(INPUT MATERIAL)
+++
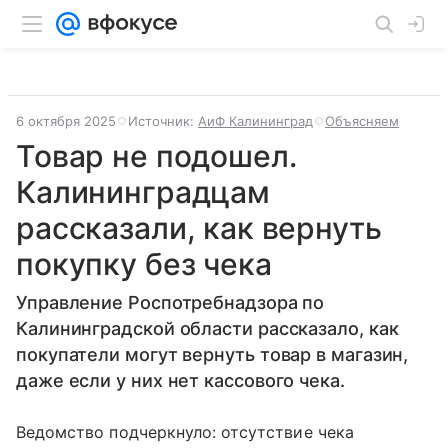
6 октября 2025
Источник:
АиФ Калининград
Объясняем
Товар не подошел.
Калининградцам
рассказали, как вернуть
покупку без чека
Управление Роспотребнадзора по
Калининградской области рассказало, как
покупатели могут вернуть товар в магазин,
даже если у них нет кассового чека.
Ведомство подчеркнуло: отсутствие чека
+++
(WHAT NEEDS TO BE DONE)
Repeat the text of every entry above with each line and word unchanged, and leave the pictures out.

(WRITTEN ANSWER)
6 октября 2025
Источник:
АиФ Калининград
Объясняем
Товар не подошел.
Калининградцам
рассказали, как вернуть
покупку без чека
Управление Роспотребнадзора по
Калининградской области рассказало, как
покупатели могут вернуть товар в магазин,
даже если у них нет кассового чека.
Ведомство подчеркнуло: отсутствие чека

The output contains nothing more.